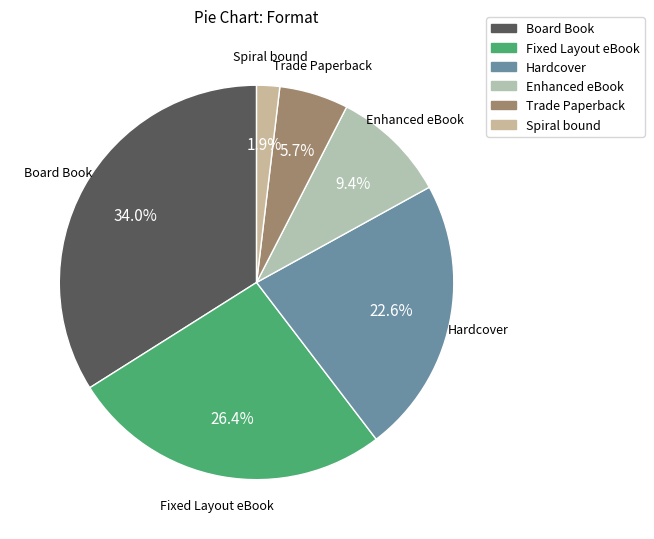

Count the number of slices in the pie.

6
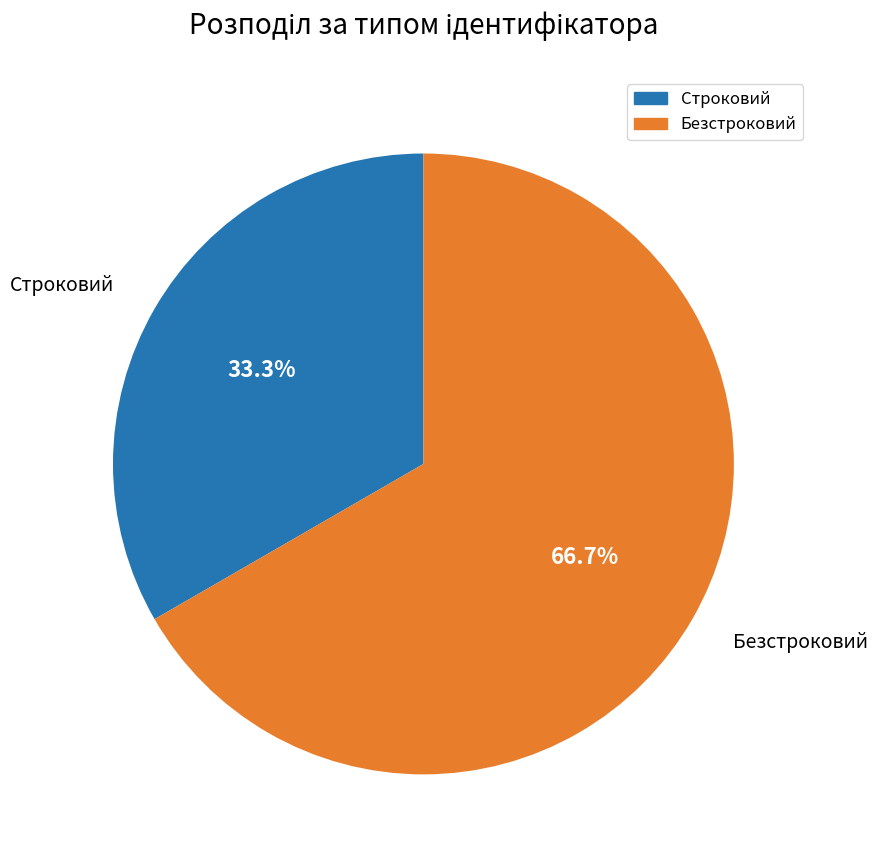

What percentage is the Строковий slice, to the nearest percent?

33%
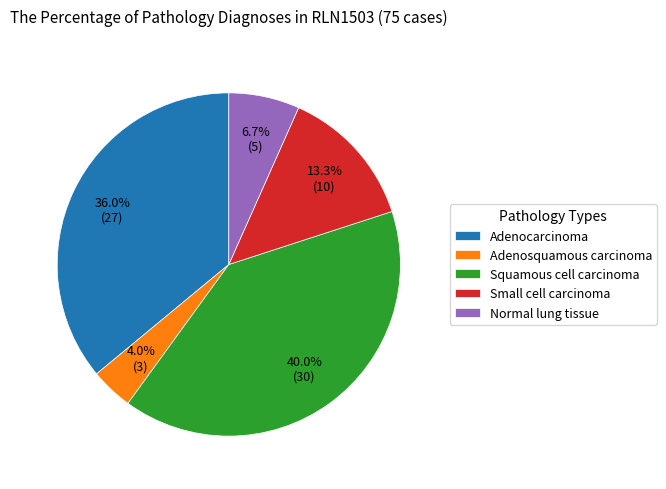

To the nearest percent, what is the average slice percentage?

20%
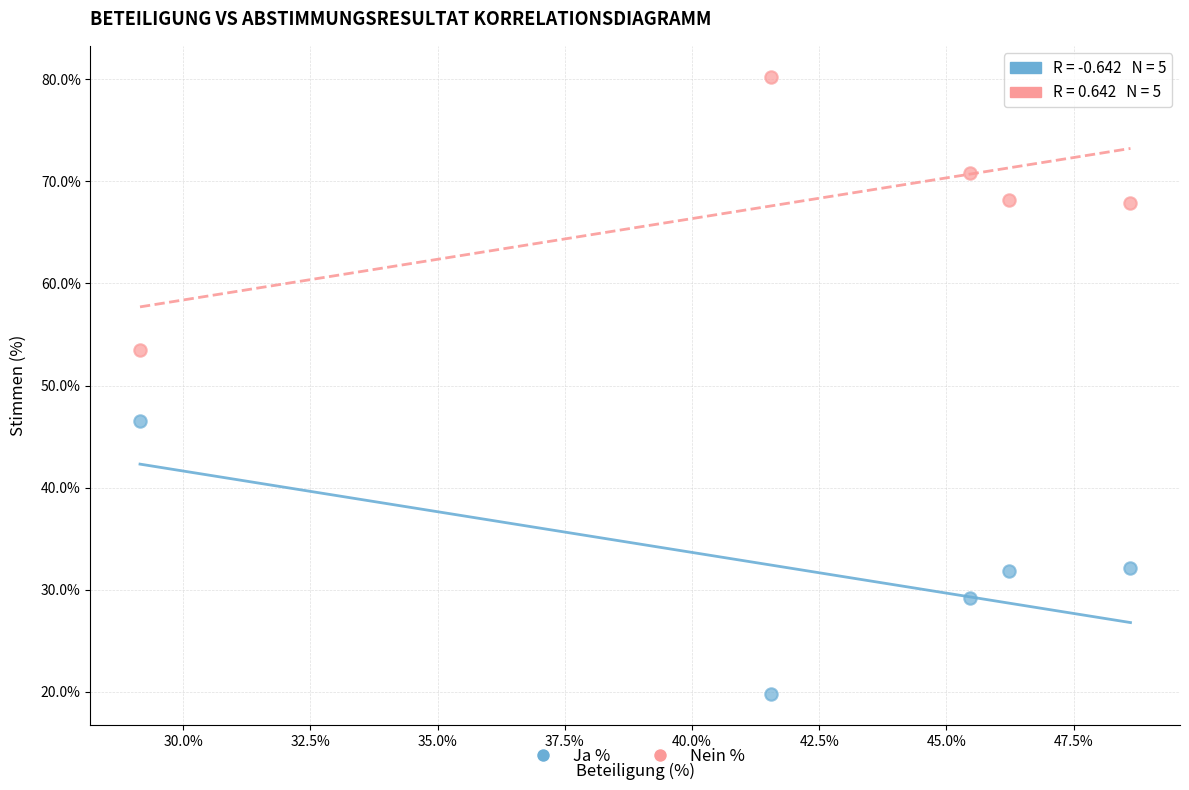

What are all the series names shown in the legend?

Ja %, Nein %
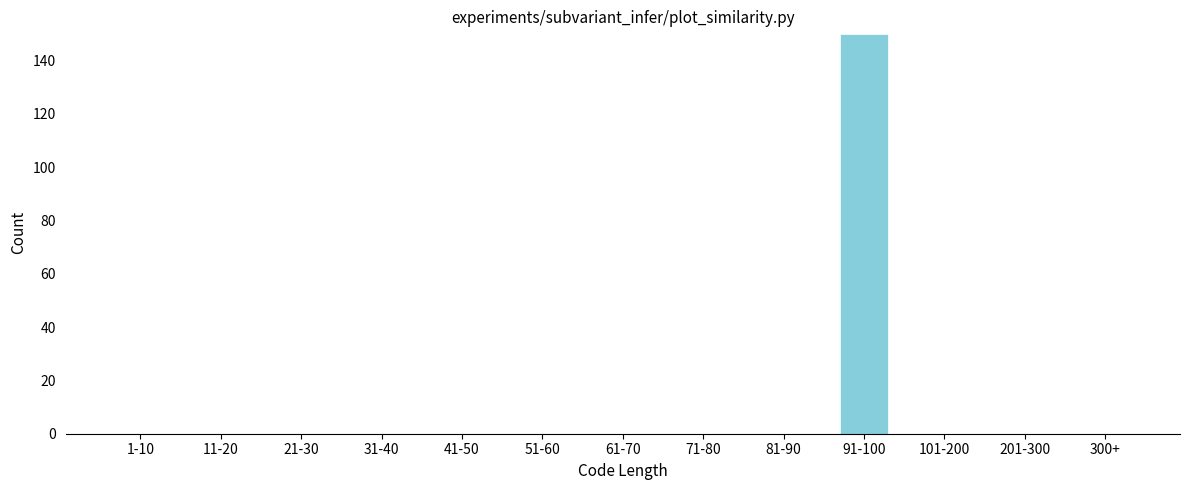

Reading left to right, extract all data points from this chart.

1-10=0	11-20=0	21-30=0	31-40=0	41-50=0	51-60=0	61-70=0	71-80=0	81-90=0	91-100=150	101-200=0	201-300=0	300+=0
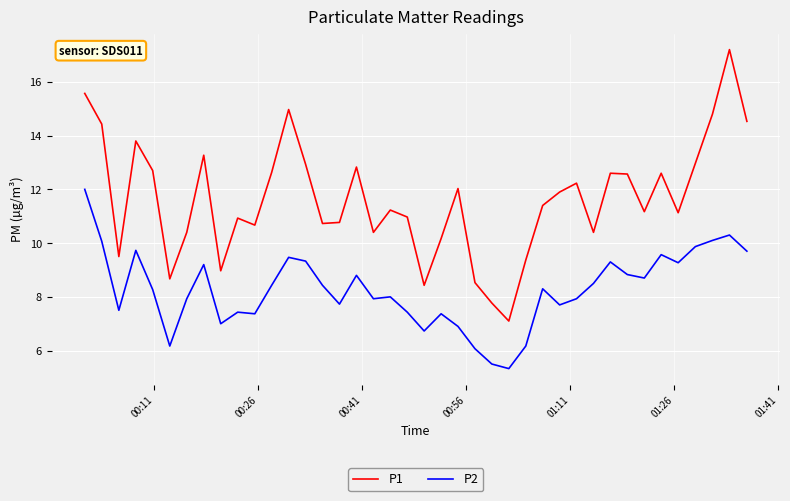

List the series in order of their overall mean, lowest first.

P2, P1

WHAT IS REQUIRED – Copy every item above word for word, including the answers, and leave out the pictures.

PROBLEM SOLUTION –
Count the number of slices in the pie.

6

What percentage is the Строковий slice, to the nearest percent?

33%

To the nearest percent, what is the average slice percentage?

20%

What are all the series names shown in the legend?

Ja %, Nein %

Reading left to right, extract all data points from this chart.

1-10=0	11-20=0	21-30=0	31-40=0	41-50=0	51-60=0	61-70=0	71-80=0	81-90=0	91-100=150	101-200=0	201-300=0	300+=0

List the series in order of their overall mean, lowest first.

P2, P1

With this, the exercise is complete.